GIVEN PROBLEM: Copy out every line of the records below, word for word and in the same order.

** Begin RECORD LIST **

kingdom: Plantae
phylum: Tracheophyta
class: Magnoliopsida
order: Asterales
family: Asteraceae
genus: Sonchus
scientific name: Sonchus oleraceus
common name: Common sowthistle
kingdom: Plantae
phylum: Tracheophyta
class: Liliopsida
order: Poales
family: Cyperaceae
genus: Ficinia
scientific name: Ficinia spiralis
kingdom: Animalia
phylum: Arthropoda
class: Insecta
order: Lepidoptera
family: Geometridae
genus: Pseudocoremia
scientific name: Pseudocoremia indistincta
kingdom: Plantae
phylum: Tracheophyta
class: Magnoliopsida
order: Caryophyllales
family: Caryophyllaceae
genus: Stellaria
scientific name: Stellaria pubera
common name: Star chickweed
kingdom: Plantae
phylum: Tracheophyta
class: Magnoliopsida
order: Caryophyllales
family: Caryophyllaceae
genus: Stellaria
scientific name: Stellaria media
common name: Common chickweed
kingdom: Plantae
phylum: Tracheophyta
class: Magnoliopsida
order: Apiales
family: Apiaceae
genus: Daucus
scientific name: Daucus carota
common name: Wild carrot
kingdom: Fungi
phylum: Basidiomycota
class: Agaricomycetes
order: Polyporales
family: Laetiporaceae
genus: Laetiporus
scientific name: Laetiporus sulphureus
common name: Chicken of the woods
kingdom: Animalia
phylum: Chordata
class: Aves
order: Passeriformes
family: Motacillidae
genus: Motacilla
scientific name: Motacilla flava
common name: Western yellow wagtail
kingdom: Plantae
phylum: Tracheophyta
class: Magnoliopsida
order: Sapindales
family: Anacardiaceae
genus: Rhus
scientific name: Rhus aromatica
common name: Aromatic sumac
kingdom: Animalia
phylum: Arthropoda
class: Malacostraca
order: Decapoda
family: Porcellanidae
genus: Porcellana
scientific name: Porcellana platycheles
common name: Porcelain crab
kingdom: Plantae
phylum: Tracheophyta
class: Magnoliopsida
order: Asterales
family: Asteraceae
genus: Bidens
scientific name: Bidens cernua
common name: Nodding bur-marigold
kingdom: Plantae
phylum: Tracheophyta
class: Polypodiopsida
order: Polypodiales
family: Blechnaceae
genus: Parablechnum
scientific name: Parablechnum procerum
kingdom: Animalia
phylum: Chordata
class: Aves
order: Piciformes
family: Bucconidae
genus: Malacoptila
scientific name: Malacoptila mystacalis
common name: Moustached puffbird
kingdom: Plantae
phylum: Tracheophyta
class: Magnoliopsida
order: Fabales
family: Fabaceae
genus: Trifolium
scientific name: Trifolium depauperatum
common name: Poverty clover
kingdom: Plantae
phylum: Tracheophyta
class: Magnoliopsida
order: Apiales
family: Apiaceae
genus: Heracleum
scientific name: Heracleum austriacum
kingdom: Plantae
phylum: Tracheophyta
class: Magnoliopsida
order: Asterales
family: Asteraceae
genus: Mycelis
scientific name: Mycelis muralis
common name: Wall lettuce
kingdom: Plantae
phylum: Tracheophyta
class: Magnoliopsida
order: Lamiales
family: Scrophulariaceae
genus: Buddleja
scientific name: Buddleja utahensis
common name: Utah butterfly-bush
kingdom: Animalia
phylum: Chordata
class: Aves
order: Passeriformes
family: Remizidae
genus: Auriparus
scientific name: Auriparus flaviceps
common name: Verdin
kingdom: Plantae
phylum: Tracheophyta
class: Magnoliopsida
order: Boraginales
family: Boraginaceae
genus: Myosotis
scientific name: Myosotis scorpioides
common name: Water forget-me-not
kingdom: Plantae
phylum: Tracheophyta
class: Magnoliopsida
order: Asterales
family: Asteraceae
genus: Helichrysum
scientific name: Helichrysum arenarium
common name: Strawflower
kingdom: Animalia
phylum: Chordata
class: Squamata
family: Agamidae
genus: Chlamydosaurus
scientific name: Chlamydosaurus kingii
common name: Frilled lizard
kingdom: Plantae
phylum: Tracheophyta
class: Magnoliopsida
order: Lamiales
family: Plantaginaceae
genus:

** End RECORD LIST **

ANSWER FOR THIS EXERCISE:
kingdom: Plantae
phylum: Tracheophyta
class: Magnoliopsida
order: Asterales
family: Asteraceae
genus: Sonchus
scientific name: Sonchus oleraceus
common name: Common sowthistle
kingdom: Plantae
phylum: Tracheophyta
class: Liliopsida
order: Poales
family: Cyperaceae
genus: Ficinia
scientific name: Ficinia spiralis
kingdom: Animalia
phylum: Arthropoda
class: Insecta
order: Lepidoptera
family: Geometridae
genus: Pseudocoremia
scientific name: Pseudocoremia indistincta
kingdom: Plantae
phylum: Tracheophyta
class: Magnoliopsida
order: Caryophyllales
family: Caryophyllaceae
genus: Stellaria
scientific name: Stellaria pubera
common name: Star chickweed
kingdom: Plantae
phylum: Tracheophyta
class: Magnoliopsida
order: Caryophyllales
family: Caryophyllaceae
genus: Stellaria
scientific name: Stellaria media
common name: Common chickweed
kingdom: Plantae
phylum: Tracheophyta
class: Magnoliopsida
order: Apiales
family: Apiaceae
genus: Daucus
scientific name: Daucus carota
common name: Wild carrot
kingdom: Fungi
phylum: Basidiomycota
class: Agaricomycetes
order: Polyporales
family: Laetiporaceae
genus: Laetiporus
scientific name: Laetiporus sulphureus
common name: Chicken of the woods
kingdom: Animalia
phylum: Chordata
class: Aves
order: Passeriformes
family: Motacillidae
genus: Motacilla
scientific name: Motacilla flava
common name: Western yellow wagtail
kingdom: Plantae
phylum: Tracheophyta
class: Magnoliopsida
order: Sapindales
family: Anacardiaceae
genus: Rhus
scientific name: Rhus aromatica
common name: Aromatic sumac
kingdom: Animalia
phylum: Arthropoda
class: Malacostraca
order: Decapoda
family: Porcellanidae
genus: Porcellana
scientific name: Porcellana platycheles
common name: Porcelain crab
kingdom: Plantae
phylum: Tracheophyta
class: Magnoliopsida
order: Asterales
family: Asteraceae
genus: Bidens
scientific name: Bidens cernua
common name: Nodding bur-marigold
kingdom: Plantae
phylum: Tracheophyta
class: Polypodiopsida
order: Polypodiales
family: Blechnaceae
genus: Parablechnum
scientific name: Parablechnum procerum
kingdom: Animalia
phylum: Chordata
class: Aves
order: Piciformes
family: Bucconidae
genus: Malacoptila
scientific name: Malacoptila mystacalis
common name: Moustached puffbird
kingdom: Plantae
phylum: Tracheophyta
class: Magnoliopsida
order: Fabales
family: Fabaceae
genus: Trifolium
scientific name: Trifolium depauperatum
common name: Poverty clover
kingdom: Plantae
phylum: Tracheophyta
class: Magnoliopsida
order: Apiales
family: Apiaceae
genus: Heracleum
scientific name: Heracleum austriacum
kingdom: Plantae
phylum: Tracheophyta
class: Magnoliopsida
order: Asterales
family: Asteraceae
genus: Mycelis
scientific name: Mycelis muralis
common name: Wall lettuce
kingdom: Plantae
phylum: Tracheophyta
class: Magnoliopsida
order: Lamiales
family: Scrophulariaceae
genus: Buddleja
scientific name: Buddleja utahensis
common name: Utah butterfly-bush
kingdom: Animalia
phylum: Chordata
class: Aves
order: Passeriformes
family: Remizidae
genus: Auriparus
scientific name: Auriparus flaviceps
common name: Verdin
kingdom: Plantae
phylum: Tracheophyta
class: Magnoliopsida
order: Boraginales
family: Boraginaceae
genus: Myosotis
scientific name: Myosotis scorpioides
common name: Water forget-me-not
kingdom: Plantae
phylum: Tracheophyta
class: Magnoliopsida
order: Asterales
family: Asteraceae
genus: Helichrysum
scientific name: Helichrysum arenarium
common name: Strawflower
kingdom: Animalia
phylum: Chordata
class: Squamata
family: Agamidae
genus: Chlamydosaurus
scientific name: Chlamydosaurus kingii
common name: Frilled lizard
kingdom: Plantae
phylum: Tracheophyta
class: Magnoliopsida
order: Lamiales
family: Plantaginaceae
genus:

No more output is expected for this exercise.